### Set problem 1
In the article on pit bulls, up to how many different dog breeds can the look of a strong body and blocky head represent?

>> begin Quoted text

The discrimination against what people think is a breed is stemming from an appearance that a group of dogs have, and it is a large group. Like Filer stated, the look of a strong body and blocky head can represent up to 23 different dog breeds. “Why are we regulating these dogs based on how they look and not on how they act?” Filer says. She complains that the issue here is that a dog is a dog, whether you know the breed of your dog or not, that should not change the way you classify it. Just because your dog is a certain breed does not mean it will behave a certain way. Filer talked about how the ARL focuses more on a dog’s personality when matching up families with furry friends.
Sue Torres is the author of Loyalty Unleashed: Pit Bulls and the People Who Love Them and in her book she describes her journey with a rescue pit bull that changed her life and she also wrote the book to educate, promote shelter adoptions, and with the hope that individuals and families looking to adopt a dog will look beyond the myths and the stereotypes and give a homeless pit bull a chance. “I have had some amazing dogs in my life but my first pit bull, Mickey, is the most loving dog of all,” Torres says on her website.
Cesar Millan is a dog behaviorist and is well known for his show Dog Whisperer; he wrote an article titled: Why I love pit bulls, in which he says, “Dogs of every breed do good things and bad things. If a dog poops in your yard, do you care whether it was a pit bull or a poodle? You just don’t want poop in your yard. Dogs, and especially dog owners, should be held accountable for their actions — for their deeds, not their breeds.” To group and discriminate against a breed based off the actions of one, or a few dogs, is the same as discriminating against a group of people. Dogs, like people, have individual personalities and traits that make them special, no matter the breed. “A dog is a dog,” Millan says.
Although people are becoming more and more aware that Pit Bulls are actually great companions, there is still a lot of backlash against the dogs of this appearance, including regulations against them. Many shelters are forced to label their dogs that appear to be Pit Bull as other breeds just so they can be adopted. The main thing to focus on when considering dog adoption is the personality; most shelters will provide biographies and background information about each dog describing their personality and what kind of family they would fit well with. It is important to look beyond appearances and see a dog for the individual they are.

>> end Quoted text
>> begin Provided records

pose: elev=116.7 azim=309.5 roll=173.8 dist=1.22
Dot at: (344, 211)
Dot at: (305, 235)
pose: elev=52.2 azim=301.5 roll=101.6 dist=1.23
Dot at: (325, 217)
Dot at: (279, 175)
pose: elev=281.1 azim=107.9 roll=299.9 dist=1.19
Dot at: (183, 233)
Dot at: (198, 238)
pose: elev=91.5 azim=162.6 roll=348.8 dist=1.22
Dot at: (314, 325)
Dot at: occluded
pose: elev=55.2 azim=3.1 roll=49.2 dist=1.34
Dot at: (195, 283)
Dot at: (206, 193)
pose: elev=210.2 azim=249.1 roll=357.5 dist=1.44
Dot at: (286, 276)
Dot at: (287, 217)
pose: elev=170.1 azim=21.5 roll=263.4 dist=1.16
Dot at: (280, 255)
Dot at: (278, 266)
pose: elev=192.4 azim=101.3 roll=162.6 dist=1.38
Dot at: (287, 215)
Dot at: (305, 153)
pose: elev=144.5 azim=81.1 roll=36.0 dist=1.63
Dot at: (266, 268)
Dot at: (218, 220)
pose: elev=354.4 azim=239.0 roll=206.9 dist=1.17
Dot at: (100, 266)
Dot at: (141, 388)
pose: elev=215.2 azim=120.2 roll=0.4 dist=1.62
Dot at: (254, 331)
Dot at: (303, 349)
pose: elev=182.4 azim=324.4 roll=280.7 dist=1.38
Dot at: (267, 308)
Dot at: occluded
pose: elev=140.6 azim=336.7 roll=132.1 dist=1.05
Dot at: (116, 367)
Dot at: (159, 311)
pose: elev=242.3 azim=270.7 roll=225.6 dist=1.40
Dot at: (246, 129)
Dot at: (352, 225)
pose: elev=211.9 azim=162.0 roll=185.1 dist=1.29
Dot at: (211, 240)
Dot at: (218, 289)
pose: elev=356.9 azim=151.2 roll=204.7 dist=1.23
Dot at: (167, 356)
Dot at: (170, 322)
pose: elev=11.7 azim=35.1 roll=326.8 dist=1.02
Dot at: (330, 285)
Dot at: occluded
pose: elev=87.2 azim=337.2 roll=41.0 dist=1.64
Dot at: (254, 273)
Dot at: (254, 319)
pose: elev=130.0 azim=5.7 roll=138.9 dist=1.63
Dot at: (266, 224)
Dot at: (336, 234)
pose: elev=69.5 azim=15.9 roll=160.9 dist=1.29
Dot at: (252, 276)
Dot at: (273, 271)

>> end Provided records

### Set problem 2
Reproduce the stretch of the entries from their start through the line containing "Dot at: (198, 238)", both ends included.

### Answer 1
Up to 23 different breeds.

### Answer 2
pose: elev=116.7 azim=309.5 roll=173.8 dist=1.22
Dot at: (344, 211)
Dot at: (305, 235)
pose: elev=52.2 azim=301.5 roll=101.6 dist=1.23
Dot at: (325, 217)
Dot at: (279, 175)
pose: elev=281.1 azim=107.9 roll=299.9 dist=1.19
Dot at: (183, 233)
Dot at: (198, 238)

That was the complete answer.